#### [TASK ITEM]
Every line below should come back exactly as written, though the pictures stay out.

Saved data entries:
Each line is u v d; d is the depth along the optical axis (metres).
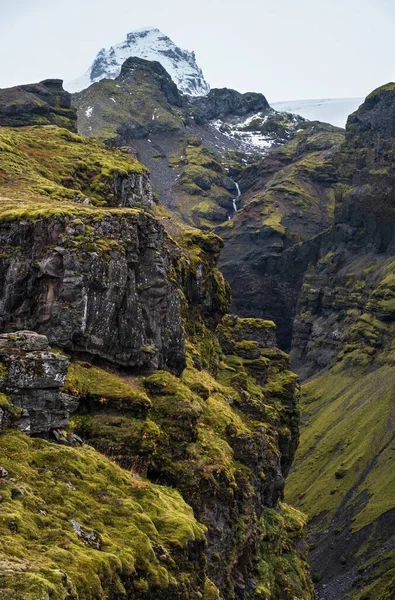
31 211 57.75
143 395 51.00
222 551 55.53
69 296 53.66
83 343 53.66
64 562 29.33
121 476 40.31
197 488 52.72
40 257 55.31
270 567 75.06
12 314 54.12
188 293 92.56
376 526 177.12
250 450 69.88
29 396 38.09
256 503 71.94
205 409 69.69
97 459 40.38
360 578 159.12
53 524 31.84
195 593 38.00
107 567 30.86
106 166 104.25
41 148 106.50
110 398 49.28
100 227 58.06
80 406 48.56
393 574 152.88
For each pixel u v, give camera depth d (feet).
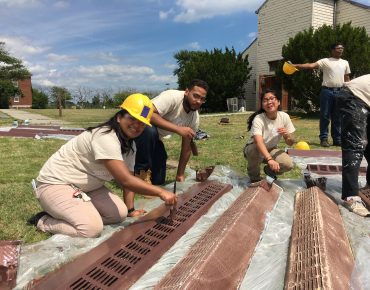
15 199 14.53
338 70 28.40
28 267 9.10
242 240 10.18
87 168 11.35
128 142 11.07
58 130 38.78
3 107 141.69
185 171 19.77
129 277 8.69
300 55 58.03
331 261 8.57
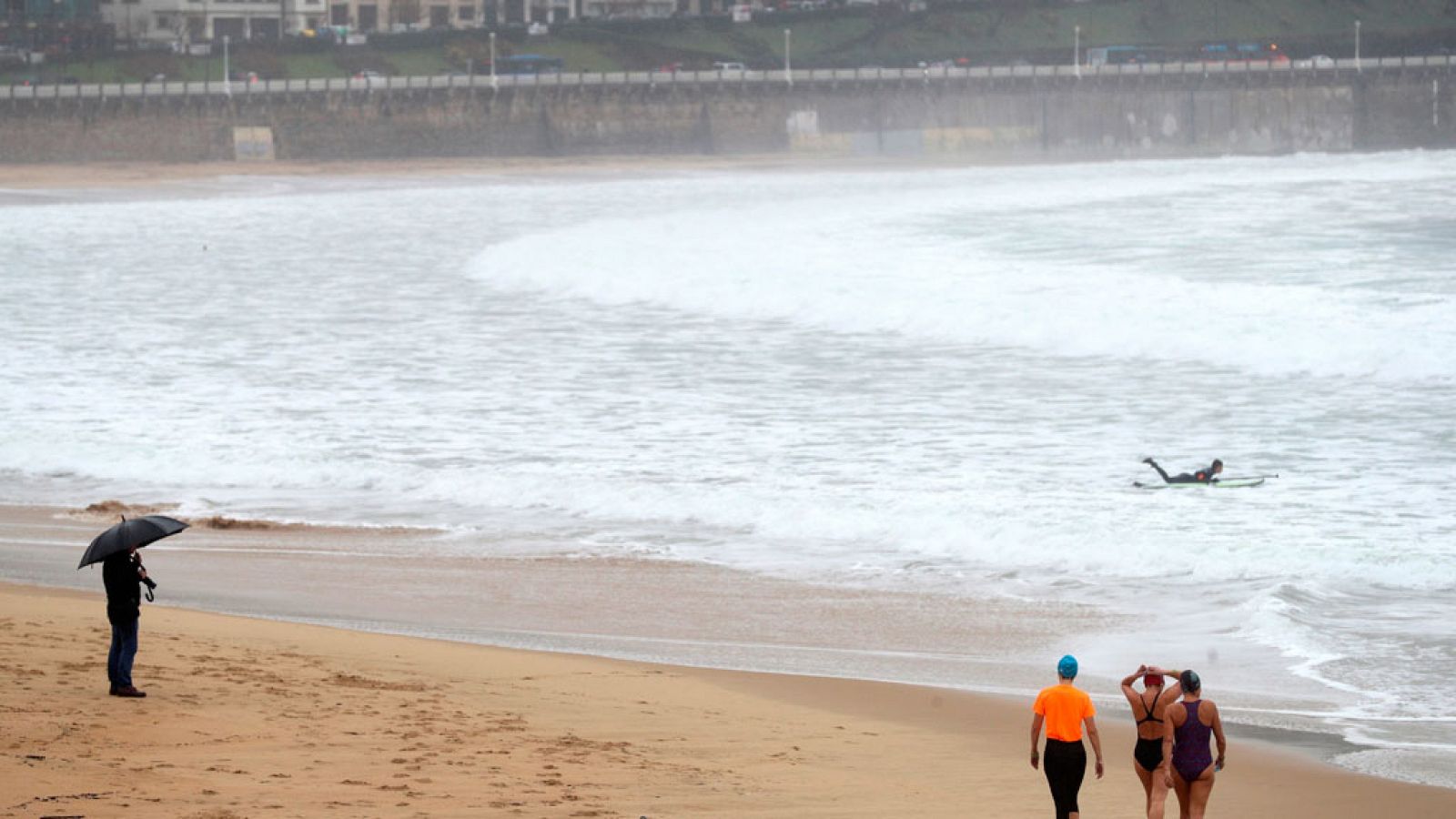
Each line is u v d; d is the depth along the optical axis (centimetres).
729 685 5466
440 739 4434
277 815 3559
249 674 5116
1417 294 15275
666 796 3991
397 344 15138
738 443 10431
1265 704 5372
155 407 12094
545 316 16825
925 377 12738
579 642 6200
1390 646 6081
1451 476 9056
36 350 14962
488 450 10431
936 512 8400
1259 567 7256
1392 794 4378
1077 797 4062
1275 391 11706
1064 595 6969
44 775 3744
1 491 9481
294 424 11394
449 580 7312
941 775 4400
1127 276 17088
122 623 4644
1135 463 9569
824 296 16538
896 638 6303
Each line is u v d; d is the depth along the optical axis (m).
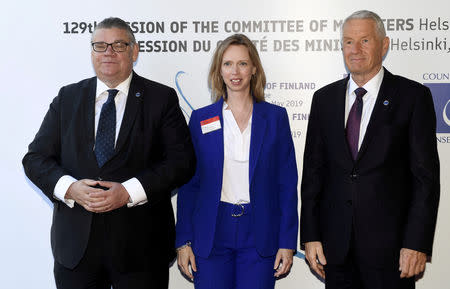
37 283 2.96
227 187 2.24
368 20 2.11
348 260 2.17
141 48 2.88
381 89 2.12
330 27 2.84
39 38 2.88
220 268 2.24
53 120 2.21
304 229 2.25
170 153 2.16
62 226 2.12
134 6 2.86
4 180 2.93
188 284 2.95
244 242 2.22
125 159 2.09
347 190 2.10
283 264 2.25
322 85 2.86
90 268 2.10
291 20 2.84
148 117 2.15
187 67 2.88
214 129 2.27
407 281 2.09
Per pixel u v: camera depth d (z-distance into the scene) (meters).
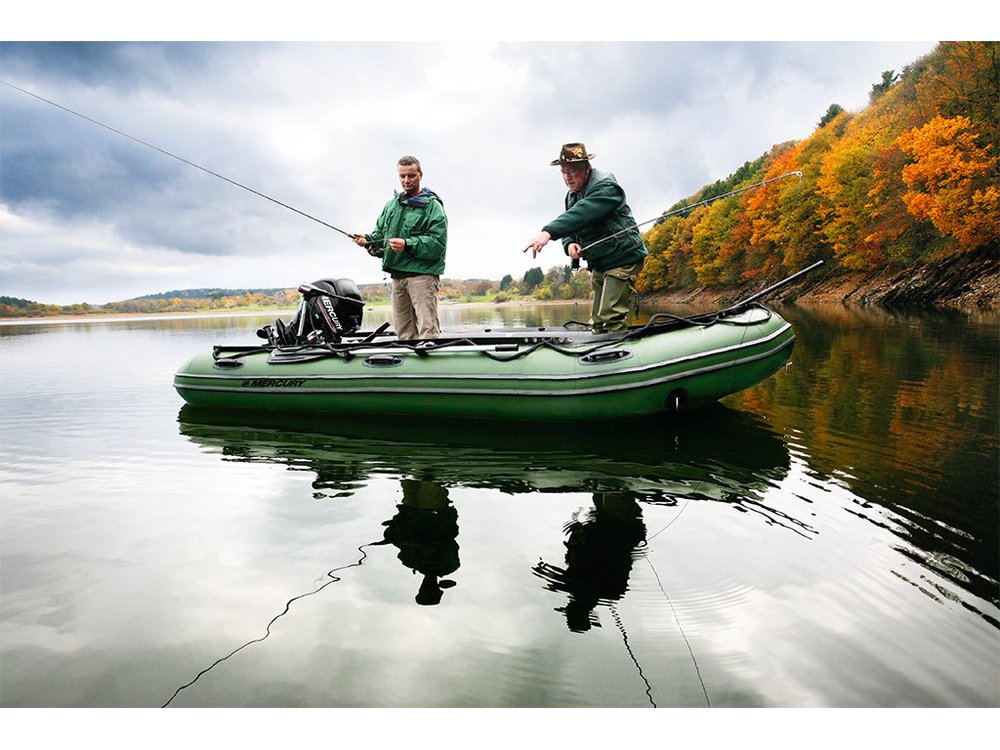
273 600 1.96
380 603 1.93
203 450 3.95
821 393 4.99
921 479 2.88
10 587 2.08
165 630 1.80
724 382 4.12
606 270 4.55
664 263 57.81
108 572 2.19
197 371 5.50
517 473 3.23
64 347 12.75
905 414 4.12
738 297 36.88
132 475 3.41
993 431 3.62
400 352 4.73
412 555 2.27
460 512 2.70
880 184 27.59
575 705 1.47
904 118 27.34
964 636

#### [WRITTEN RESPONSE]
Each line is u v d; d is the depth along the optical axis (metres).
31 211 57.75
143 395 51.00
222 551 55.53
69 296 53.66
83 343 53.66
64 562 29.33
121 476 40.31
197 488 52.72
40 257 55.31
270 567 75.06
12 314 54.12
188 293 92.56
376 526 177.12
250 450 69.88
29 396 38.09
256 503 71.94
205 409 69.69
97 459 40.38
360 578 159.12
53 524 31.84
195 593 38.00
107 567 30.86
106 166 104.25
41 148 106.50
110 398 49.28
100 227 58.06
80 406 48.56
393 574 152.88
For each pixel u v, give camera depth d (feet).
15 199 14.53
338 70 28.40
28 267 9.10
242 240 10.18
87 168 11.35
128 142 11.07
58 130 38.78
3 107 141.69
185 171 19.77
129 277 8.69
300 55 58.03
331 261 8.57
Each line is u v d; d is the depth along the optical axis (centimetres).
729 685 5466
440 739 4434
277 815 3559
249 674 5116
1417 294 15275
666 796 3991
397 344 15138
738 443 10431
1265 704 5372
155 407 12094
545 316 16825
925 377 12738
579 642 6200
1390 646 6081
1451 476 9056
36 350 14962
488 450 10431
936 512 8400
1259 567 7256
1392 794 4378
1077 797 4062
1275 391 11706
1064 595 6969
44 775 3744
1 491 9481
294 424 11394
449 580 7312
941 775 4400
1127 276 17088
122 623 4644
1135 463 9569
824 296 16538
896 638 6303
Each line is u v d; d is the depth along the optical axis (m).
37 283 2.96
227 187 2.24
368 20 2.11
348 260 2.17
141 48 2.88
381 89 2.12
330 27 2.84
39 38 2.88
220 268 2.24
53 120 2.21
304 229 2.25
170 153 2.16
62 226 2.12
134 6 2.86
4 180 2.93
188 284 2.95
244 242 2.22
125 159 2.09
347 190 2.10
283 264 2.25
322 85 2.86
90 268 2.10
291 20 2.84
148 117 2.15
187 67 2.88
214 129 2.27
407 281 2.09
Per pixel u v: camera depth d (z-distance into the scene) (meters).
273 600 1.96
380 603 1.93
203 450 3.95
821 393 4.99
921 479 2.88
10 587 2.08
165 630 1.80
724 382 4.12
606 270 4.55
664 263 57.81
108 572 2.19
197 371 5.50
517 473 3.23
64 347 12.75
905 414 4.12
738 297 36.88
132 475 3.41
993 431 3.62
400 352 4.73
412 555 2.27
460 512 2.70
880 184 27.59
575 705 1.47
904 118 27.34
964 636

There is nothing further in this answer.